1897 г. Февраля 26. Никольское.
№ 3. Не получил еще от вас ни одного письма, кроме первого в день вашего приезда, милый, дорогой друг Поша*. Ах, как мне жалко, как мне больно, как мне стыдно за всех этих людей, которые вас возили, таскали, описывали, раскрывали ваши письма! Ведь ужасно то, что все эти люди, начиная с министра и до урядника, менее всего способны заботиться о чем‑нибудь другом, кроме как о самих себе, и они поставлены в необходимость заботиться о других, о воображаемом общем благе, о том, чтобы Бирюков не заразил христианскими чувствами и своей добротой людей, окружающих его. Начинают ведь все эти люди с того, что предаются всякого рода наслаждениям, приучаются к этим наслаждениям еды, питья, охоты, нарядов, танцев, часто разврата и, не имея средств для этого, тянутся к государственному бюджету, собранному с народа, и для этого подчиняются всем требованиям правительства – лжи, лицемерия, насилия, убцйства, читания чужих писем и всякой подлости. Когда же они подчинились всему этому, правительство дает им места, повышает их, и кончается тем, что на всей лестнице управления от министра, через губернатора, до исправника, заведуя всем народом, управляя всем – и религией, и нравственностью, и образованием, и порядками, и имуществом, и хозяйством, сидят преимущественно, исключительно даже, самые эгоистические сластолюбцы, поставленные в необходимость управлять народом, до которого им нет никакого дела.

# [Задание 1]
Выпишите из перечня все строки, в которых встречается слово «near», учитывая регистр букв.

# [Записанные данные]
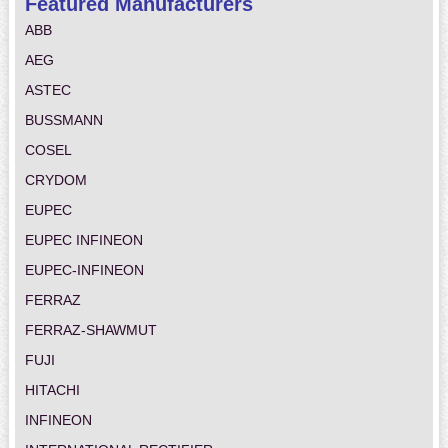
Featured Manufacturers
ABB
AEG
ASTEC
BUSSMANN
COSEL
CRYDOM
EUPEC
EUPEC INFINEON
EUPEC-INFINEON
FERRAZ
FERRAZ-SHAWMUT
FUJI
HITACHI
INFINEON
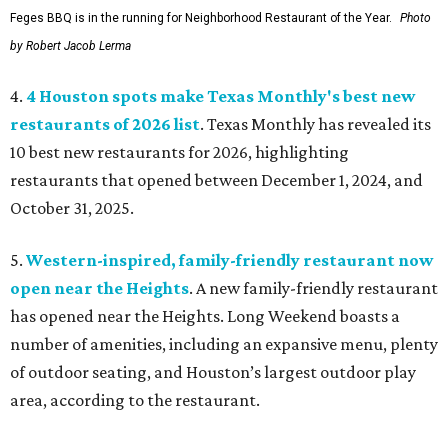
Feges BBQ is in the running for Neighborhood Restaurant of the Year.
Photo
by Robert Jacob Lerma
4.
4 Houston spots make Texas Monthly's best new
restaurants of 2026 list
. Texas Monthly has revealed its
10 best new restaurants for 2026, highlighting
restaurants that opened between December 1, 2024, and
October 31, 2025.
5.
Western-inspired, family-friendly restaurant now
open near the Heights
. A new family-friendly restaurant
has opened near the Heights. Long Weekend boasts a
number of amenities, including an expansive menu, plenty
of outdoor seating, and Houston’s largest outdoor play
area, according to the restaurant.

# [Задание 2]
Установите, согласуются ли с письмом следующие утверждения, и для каждого ответьте «да» или «нет», дословно приведя решающие слова письма: (а) автор получил от адресата только одно письмо, первое, в день его приезда; (б) по словам автора, чиновники более всего способны заботиться об общем благе; (в) лестница управления описана от министра через губернатора до исправника.

# [Ответ к заданию 1]
open near the Heights
has opened near the Heights. Long Weekend boasts a

# [Ответ к заданию 2]
(а) Да: «Не получил еще от вас ни одного письма, кроме первого в день вашего приезда».
(б) Нет: «менее всего способны заботиться о чем‑нибудь другом, кроме как о самих себе».
(в) Да: «от министра, через губернатора, до исправника».